4. Analysis of the Meshing Characteristics of Spur Gear Pair with Tooth Surface Wear Fault
4.1 Predictive Analysis of Wear Models Considering Tooth Roughness
- Wear Depth Analysis: The wear depth is mainly affected by relative slip speed and contact pressure. Severe wear occurs at the root of pinion teeth. The wear depths calculated by different methods show that the empirical formula gives a more continuous result, while the proposed method has some fluctuations. The wear depth increases rapidly in the early wear period and then slows down.
- TVMS Variation: The TVMS decreases more in the initial wear cycle, corresponding to the wear depth change. As the wear cycle progresses, the tooth surfaces become smoother, and the TVMS has a minor abrupt change at the pitch line due to friction. The variation of tooth surface wear depth with and without considering fractal effects is compared, showing differences in wear distribution.
4.2 Effect of Friction Coefficient on Tooth Wear Fault
Setting specific fractal parameters, the TVMS of spur gear pair under different friction coefficients and wear cycles is calculated. As the friction coefficient increases, the TVMS in the meshing region of two pairs of spur gear teeth decreases, and there is an abrupt change in meshing stiffness within the pitch line region. The wear depth at the non-pitch line increases with the increase of wear cycles and friction coefficient.
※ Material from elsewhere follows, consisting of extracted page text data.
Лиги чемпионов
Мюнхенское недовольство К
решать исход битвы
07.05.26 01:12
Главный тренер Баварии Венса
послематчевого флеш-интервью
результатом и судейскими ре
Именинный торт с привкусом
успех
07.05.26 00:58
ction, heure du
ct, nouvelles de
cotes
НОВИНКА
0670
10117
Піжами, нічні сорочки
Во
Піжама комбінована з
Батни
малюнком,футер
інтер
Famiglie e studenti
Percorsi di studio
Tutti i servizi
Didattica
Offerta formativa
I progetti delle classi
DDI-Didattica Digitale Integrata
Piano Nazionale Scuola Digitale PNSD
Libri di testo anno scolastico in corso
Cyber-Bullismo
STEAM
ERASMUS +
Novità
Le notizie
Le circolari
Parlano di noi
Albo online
4.3 Effect of Tooth Roughness on Tooth Wear Fault
With a fixed friction coefficient, the changes in wear depth under different surface roughness levels are analyzed. As the fractal dimension increases, the TVMS in the meshing region of both pairs of spur gear teeth increases. The wear depth on the tooth surface at the non-pitch line increases with wear cycles but decreases with an increasing fractal dimension. In the case of lower wear cycle, the influence of friction coefficient on TVMS and wear depth is more sensitive, but as the wear cycle increases, the influence of fractal dimension becomes more pronounced.
5. Conclusions
- TVMS Comparison: Compared with the TVMS solved by Hertz contact theory, considering friction causes a mutation at the pitch line position, and considering 3D fractal theory increases it to a certain extent.
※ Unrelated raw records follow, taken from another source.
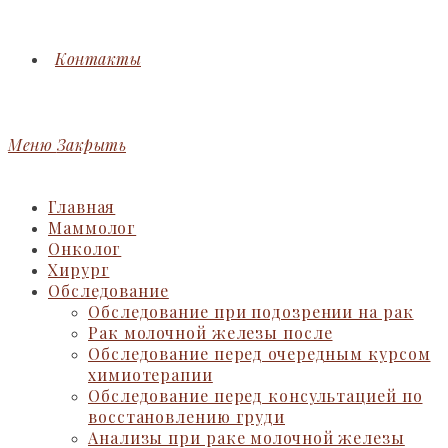
Контакты
Меню
Закрыть
Главная
Маммолог
Онколог
Хирург
Обследование
Обследование при подозрении на рак
Рак молочной железы после
Обследование перед очередным курсом
химиотерапии
Обследование перед консультацией по
восстановлению груди
Анализы при раке молочной железы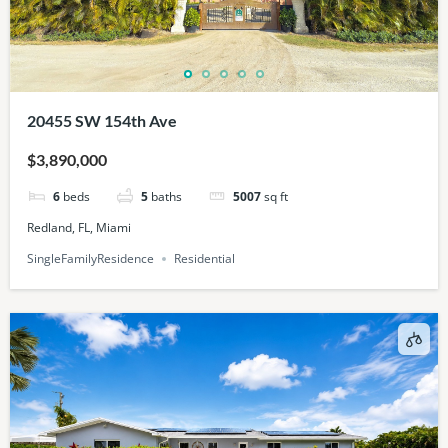
20455 SW 154th Ave
$3,890,000
6
beds
5
baths
5007
sq ft
Redland, FL, Miami
SingleFamilyResidence
Residential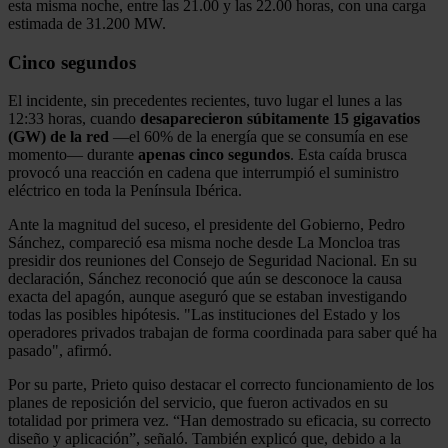
esta misma noche, entre las 21.00 y las 22.00 horas, con una carga
estimada de 31.200 MW.
Cinco segundos
El incidente, sin precedentes recientes, tuvo lugar el lunes a las
12:33 horas, cuando
desaparecieron súbitamente 15 gigavatios
(GW) de la red
—el 60% de la energía que se consumía en ese
momento— durante
apenas cinco segundos
. Esta caída brusca
provocó una reacción en cadena que interrumpió el suministro
eléctrico en toda la Península Ibérica.
Ante la magnitud del suceso, el presidente del Gobierno, Pedro
Sánchez, compareció esa misma noche desde La Moncloa tras
presidir dos reuniones del Consejo de Seguridad Nacional. En su
declaración, Sánchez reconoció que aún se desconoce la causa
exacta del apagón, aunque aseguró que se estaban investigando
todas las posibles hipótesis. "Las instituciones del Estado y los
operadores privados trabajan de forma coordinada para saber qué ha
pasado", afirmó.
Por su parte, Prieto quiso destacar el correcto funcionamiento de los
planes de reposición del servicio, que fueron activados en su
totalidad por primera vez. “Han demostrado su eficacia, su correcto
diseño y aplicación”, señaló. También explicó que, debido a la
- Wear Depth and Fault Progression: Considering 3D fractal contact and friction, wear depth is uneven in the early stage of tooth surface wear fault with small spalling as the main form. As wear cycles increase, spur gear wear depth stabilizes, and minor spalling faults are replaced by general wear fault.
- Influence of Friction and Fractal Dimension: With an increase in friction coefficient, the mutation of TVMS at the pitch line is more obvious. Under tooth surface wear fault, an increase in friction coefficient and a reduction in fractal dimension decrease the TMVS in the meshing cycle of two pairs of spur gear teeth and increase the wear depth at non-nodal positions. As wear cycles increase, the influence of fractal dimension on TVMS and wear depth exceeds that of the friction coefficient.
In summary, this study provides a comprehensive analysis of the meshing characteristics of spur gear pairs with tooth surface wear faults, considering various factors and improving the understanding of gear behavior under such conditions.